*** Dataset entries ***

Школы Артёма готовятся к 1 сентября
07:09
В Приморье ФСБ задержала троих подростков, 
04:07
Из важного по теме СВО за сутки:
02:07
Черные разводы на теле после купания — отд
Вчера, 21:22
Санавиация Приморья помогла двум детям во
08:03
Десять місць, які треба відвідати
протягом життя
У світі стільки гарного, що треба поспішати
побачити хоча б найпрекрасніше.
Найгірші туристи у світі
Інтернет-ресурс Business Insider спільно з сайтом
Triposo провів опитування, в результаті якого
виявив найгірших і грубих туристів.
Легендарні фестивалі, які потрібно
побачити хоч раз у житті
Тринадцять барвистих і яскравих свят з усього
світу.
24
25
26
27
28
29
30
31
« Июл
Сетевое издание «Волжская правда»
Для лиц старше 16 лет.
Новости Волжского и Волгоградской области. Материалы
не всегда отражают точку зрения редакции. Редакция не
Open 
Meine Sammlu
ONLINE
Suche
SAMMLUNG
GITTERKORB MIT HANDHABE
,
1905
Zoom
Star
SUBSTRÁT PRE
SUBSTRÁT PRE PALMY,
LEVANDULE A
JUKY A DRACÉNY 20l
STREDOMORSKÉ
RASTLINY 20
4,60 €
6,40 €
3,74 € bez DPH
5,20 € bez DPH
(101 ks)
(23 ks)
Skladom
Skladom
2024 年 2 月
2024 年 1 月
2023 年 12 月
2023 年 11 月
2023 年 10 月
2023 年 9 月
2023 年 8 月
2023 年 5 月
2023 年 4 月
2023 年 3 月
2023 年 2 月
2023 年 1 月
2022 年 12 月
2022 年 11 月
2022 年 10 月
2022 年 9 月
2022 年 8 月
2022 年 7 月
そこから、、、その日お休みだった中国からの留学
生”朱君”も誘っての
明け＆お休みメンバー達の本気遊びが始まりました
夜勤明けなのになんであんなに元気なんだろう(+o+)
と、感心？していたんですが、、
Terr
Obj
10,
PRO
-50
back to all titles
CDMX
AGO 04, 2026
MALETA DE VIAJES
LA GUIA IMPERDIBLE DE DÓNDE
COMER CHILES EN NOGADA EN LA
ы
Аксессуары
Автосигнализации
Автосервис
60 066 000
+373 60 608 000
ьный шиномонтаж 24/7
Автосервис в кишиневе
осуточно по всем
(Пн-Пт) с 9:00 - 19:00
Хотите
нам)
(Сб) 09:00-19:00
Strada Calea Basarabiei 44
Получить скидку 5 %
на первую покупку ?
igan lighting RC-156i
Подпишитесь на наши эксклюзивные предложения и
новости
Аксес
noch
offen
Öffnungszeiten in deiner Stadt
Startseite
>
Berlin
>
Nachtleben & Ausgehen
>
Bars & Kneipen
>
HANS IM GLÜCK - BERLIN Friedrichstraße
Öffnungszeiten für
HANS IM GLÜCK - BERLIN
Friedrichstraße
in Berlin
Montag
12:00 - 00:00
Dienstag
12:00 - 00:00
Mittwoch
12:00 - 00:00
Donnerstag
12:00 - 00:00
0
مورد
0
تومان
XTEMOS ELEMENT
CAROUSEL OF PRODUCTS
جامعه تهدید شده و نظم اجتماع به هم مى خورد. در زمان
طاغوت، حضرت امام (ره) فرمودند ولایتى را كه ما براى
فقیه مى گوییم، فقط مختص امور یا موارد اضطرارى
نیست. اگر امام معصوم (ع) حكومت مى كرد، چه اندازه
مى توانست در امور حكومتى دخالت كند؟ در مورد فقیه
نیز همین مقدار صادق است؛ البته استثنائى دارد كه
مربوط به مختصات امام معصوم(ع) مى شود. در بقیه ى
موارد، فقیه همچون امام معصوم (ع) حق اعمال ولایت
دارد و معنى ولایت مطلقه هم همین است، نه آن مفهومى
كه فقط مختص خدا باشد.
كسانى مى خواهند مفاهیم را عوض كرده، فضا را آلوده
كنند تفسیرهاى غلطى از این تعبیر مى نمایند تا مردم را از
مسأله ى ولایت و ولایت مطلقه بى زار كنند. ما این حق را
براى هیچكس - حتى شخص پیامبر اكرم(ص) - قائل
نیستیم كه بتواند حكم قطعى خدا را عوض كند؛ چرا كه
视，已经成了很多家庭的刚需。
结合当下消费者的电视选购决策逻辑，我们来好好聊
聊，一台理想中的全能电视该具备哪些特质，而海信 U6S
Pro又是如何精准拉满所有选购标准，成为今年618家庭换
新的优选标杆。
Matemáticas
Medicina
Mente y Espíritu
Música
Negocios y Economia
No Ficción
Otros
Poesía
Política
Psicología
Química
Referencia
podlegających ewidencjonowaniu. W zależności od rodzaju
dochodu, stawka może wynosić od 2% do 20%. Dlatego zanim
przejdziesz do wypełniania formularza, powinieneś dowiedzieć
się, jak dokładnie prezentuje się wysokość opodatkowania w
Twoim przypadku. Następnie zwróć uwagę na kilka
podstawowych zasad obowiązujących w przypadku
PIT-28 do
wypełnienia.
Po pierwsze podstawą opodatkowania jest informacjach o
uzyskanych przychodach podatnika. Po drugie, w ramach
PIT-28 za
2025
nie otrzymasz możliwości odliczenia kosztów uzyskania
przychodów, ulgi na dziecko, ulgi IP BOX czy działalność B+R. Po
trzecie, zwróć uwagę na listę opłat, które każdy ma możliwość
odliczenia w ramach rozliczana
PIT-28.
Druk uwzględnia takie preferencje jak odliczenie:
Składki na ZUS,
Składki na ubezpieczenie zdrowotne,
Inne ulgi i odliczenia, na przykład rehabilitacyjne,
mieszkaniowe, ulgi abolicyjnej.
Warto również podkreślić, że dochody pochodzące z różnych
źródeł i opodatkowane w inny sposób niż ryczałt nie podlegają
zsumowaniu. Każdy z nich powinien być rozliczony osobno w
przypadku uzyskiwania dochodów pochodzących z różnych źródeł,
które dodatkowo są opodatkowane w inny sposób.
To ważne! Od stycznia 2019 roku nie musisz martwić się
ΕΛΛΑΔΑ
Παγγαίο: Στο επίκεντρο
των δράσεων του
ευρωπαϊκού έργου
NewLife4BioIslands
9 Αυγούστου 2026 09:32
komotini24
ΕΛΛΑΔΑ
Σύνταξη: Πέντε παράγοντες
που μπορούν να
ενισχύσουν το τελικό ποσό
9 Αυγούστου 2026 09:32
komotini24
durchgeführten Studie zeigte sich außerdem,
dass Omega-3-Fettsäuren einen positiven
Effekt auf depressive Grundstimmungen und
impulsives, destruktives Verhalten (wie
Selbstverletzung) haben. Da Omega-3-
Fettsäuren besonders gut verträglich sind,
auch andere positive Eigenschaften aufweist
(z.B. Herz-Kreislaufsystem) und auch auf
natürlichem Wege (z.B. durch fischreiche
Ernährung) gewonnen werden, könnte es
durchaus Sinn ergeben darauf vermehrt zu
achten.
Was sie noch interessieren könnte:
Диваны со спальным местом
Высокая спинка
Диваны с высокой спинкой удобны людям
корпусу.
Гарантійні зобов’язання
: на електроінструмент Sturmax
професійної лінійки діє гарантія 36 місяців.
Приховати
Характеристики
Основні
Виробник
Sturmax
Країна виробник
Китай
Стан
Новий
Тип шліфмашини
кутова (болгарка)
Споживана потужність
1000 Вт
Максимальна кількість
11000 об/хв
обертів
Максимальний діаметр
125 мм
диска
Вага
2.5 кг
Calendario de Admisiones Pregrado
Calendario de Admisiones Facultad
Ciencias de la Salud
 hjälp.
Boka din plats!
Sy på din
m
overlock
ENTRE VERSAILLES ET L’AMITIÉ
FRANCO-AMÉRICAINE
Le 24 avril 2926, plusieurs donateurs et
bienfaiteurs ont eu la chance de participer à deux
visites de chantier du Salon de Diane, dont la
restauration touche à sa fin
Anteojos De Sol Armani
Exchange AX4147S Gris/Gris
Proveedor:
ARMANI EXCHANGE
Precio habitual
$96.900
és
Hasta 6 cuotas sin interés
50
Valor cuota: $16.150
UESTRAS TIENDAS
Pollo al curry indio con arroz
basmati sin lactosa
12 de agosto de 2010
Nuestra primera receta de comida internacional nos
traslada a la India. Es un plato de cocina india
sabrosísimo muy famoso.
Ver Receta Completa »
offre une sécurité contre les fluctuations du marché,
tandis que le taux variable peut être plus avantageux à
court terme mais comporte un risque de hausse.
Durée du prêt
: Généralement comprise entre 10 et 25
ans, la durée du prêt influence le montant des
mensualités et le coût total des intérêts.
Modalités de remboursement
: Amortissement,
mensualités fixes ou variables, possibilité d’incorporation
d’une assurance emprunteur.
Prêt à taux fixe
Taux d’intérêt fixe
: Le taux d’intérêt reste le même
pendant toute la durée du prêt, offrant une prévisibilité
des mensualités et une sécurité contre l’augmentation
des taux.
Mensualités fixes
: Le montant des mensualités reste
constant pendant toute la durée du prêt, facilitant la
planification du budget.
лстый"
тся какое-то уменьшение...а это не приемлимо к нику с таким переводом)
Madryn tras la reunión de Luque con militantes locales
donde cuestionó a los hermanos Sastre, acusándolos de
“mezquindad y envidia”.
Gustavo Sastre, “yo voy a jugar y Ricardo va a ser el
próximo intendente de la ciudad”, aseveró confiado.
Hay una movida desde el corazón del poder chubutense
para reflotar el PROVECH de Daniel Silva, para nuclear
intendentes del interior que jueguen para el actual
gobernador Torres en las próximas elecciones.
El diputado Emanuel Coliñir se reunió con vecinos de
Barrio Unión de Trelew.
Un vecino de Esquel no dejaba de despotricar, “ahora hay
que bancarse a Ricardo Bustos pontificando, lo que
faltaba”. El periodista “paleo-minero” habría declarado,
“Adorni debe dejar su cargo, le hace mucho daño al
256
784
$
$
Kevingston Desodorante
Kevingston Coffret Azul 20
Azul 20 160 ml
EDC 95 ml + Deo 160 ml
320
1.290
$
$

*** End of Dataset entries ***

Task prompt » Read the data above and count the lines that include "GLÜCK". Answer only with the count.

Solution below » 2